Gretchen had acquired a secretary whom she shared with an earnest young attorney called Barry Samsom — he was actually a small, bespectacled one hundred and twenty pound weakling likely to blow away in a strong wind rather than a reincarnation of any kind of re-incarnated Biblical strongman — but by sheer power of personality, she had quickly appropriated their shared secretary to work for her full time.

Gretchen’s secretary, a petite blond college girl engaged to a staffer at the Main Navy and Munitions Building on Constitution Avenue, had brought her a mid-morning coffee, black and strong the way she liked it, about half-an-hour ago. Her coffee had grown cold by the time she finally put down the file she was re-reading and got around to sipping her drink.

Given that she was the daughter of an old and very wealthy New England family, and that she belonged to the sixth or seventh generation of the family to ply its fortunes in the practice of law, Gretchen was, unsurprisingly, a political and social conservative inherently committed to the ongoing smooth functioning of the organs of the State responsible for the safety of civil society. She belonged to that particular section of the populous who had never been in trouble with the police, did not know anybody who had been and basically, mainly because she had never had any serious contact with them, she tended to place an innate trust in the people judicially authorised to keep that peace. This meant that she had come to the Department of Justice pre-disposed to trust in the integrity of pillars of the State like the Secret Service and the FBI in upholding the law and to invariably, mostly infallibly, to act in the best interests of, when it came down to the bottom line, people exactly like her. The trouble was that every time files like the ones in front of her now came across her desk a fresh canker of doubt stirred, and like an onion, grew another skin. In recent weeks the canker had grown from the dimensions of a tiny acorn to those of a fully inflated basket ball.
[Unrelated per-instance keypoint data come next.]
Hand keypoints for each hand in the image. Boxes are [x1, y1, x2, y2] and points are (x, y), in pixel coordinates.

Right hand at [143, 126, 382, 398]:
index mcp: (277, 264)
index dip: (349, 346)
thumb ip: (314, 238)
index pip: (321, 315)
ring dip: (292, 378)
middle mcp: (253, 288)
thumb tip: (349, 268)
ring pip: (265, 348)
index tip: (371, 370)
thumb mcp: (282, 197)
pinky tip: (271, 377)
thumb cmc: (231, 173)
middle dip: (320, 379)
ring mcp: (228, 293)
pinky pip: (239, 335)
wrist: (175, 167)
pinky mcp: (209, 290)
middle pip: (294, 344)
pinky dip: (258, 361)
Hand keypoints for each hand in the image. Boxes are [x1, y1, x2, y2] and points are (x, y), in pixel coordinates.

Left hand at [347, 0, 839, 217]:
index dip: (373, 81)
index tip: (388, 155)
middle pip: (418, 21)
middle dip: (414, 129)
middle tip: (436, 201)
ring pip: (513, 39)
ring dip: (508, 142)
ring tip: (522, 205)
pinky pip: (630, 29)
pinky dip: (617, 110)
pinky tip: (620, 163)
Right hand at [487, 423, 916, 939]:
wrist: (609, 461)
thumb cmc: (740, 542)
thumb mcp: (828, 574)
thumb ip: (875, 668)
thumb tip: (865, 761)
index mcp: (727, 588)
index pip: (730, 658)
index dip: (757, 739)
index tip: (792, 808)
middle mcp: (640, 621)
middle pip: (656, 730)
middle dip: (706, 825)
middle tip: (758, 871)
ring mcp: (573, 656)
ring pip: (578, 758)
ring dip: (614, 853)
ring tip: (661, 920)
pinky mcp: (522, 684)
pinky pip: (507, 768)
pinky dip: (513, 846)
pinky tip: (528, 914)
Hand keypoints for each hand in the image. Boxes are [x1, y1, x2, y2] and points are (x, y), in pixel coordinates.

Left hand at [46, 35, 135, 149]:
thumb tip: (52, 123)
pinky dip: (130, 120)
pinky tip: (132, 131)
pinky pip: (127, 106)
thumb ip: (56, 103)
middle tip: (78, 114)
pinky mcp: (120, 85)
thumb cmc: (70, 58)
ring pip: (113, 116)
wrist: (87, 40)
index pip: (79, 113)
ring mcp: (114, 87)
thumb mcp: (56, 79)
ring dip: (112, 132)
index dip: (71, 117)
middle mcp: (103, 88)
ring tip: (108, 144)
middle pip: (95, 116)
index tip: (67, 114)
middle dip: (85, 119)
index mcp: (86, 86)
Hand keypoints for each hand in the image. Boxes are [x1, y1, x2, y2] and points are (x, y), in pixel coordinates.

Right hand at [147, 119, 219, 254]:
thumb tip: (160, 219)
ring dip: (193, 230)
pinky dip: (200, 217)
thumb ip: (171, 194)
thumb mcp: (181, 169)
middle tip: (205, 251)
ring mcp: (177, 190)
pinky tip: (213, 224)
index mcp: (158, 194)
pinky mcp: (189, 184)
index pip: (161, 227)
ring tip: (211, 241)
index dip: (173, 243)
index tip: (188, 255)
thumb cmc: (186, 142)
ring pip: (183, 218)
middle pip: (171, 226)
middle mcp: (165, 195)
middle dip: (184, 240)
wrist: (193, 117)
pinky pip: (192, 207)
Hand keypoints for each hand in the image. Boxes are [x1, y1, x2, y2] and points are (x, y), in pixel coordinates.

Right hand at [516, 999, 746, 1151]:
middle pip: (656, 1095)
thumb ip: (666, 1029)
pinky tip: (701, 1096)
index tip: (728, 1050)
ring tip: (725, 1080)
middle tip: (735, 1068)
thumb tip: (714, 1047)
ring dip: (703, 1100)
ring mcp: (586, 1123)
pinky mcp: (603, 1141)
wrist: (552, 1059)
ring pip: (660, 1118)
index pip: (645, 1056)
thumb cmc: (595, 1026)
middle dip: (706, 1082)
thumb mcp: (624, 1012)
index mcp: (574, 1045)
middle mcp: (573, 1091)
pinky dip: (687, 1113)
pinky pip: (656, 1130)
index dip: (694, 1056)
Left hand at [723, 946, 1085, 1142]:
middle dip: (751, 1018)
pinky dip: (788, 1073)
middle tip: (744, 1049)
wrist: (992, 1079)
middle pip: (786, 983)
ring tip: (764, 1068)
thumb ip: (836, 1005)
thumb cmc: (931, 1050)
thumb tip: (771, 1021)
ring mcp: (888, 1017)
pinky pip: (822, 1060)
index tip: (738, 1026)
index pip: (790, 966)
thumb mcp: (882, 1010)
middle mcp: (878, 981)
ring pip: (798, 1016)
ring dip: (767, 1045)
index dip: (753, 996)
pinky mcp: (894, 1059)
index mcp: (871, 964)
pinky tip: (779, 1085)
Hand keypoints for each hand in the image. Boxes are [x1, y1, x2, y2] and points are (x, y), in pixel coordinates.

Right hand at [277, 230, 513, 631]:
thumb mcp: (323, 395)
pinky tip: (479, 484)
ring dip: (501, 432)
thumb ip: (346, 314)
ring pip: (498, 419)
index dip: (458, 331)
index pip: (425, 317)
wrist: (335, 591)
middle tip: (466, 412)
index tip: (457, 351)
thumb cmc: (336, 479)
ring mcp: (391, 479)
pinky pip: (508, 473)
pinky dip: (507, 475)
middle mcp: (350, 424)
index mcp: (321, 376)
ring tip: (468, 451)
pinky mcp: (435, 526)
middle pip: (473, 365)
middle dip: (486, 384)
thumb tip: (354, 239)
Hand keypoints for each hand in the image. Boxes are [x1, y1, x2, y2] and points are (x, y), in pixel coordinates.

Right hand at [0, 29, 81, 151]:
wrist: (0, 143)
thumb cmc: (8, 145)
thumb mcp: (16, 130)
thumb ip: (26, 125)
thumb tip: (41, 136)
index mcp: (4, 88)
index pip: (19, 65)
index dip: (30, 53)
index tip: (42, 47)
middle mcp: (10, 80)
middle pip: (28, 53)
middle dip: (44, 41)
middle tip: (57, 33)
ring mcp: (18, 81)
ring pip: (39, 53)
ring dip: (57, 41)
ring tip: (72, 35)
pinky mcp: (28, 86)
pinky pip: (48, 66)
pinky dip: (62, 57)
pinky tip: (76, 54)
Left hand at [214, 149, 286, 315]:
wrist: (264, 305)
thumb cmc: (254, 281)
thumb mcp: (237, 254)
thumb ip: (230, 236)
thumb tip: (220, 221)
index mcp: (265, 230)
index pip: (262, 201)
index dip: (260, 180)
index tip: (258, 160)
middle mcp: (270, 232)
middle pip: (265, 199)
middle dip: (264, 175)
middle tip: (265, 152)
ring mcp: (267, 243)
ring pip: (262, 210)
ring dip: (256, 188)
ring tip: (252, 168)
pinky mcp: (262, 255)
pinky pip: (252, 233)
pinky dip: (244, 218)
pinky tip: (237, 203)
Gretchen put down her cup and rose from her chair to stretch her legs. Her window overlooked Pennsylvania Avenue and although she had never attempted it — dignity permitted of no such schoolgirl excess — she suspected that if she leaned far enough out of the window she could see all the way up the street to Capitol Hill.

Whenever she stared out across Washington, seemingly wholly unsullied by the October War, she felt a little guilty. Sometimes, she even thought about the night of the war and the morning after the war that she had spent with Dan Brenckmann at her parents’ hideaway at Wethersfield, Connecticut. They had tried to get back to Boston but it was impossible, all the roads were closed or jammed with traffic. Eventually, they had gone their separate ways. She had not got back to half-wrecked Boston until a fortnight later.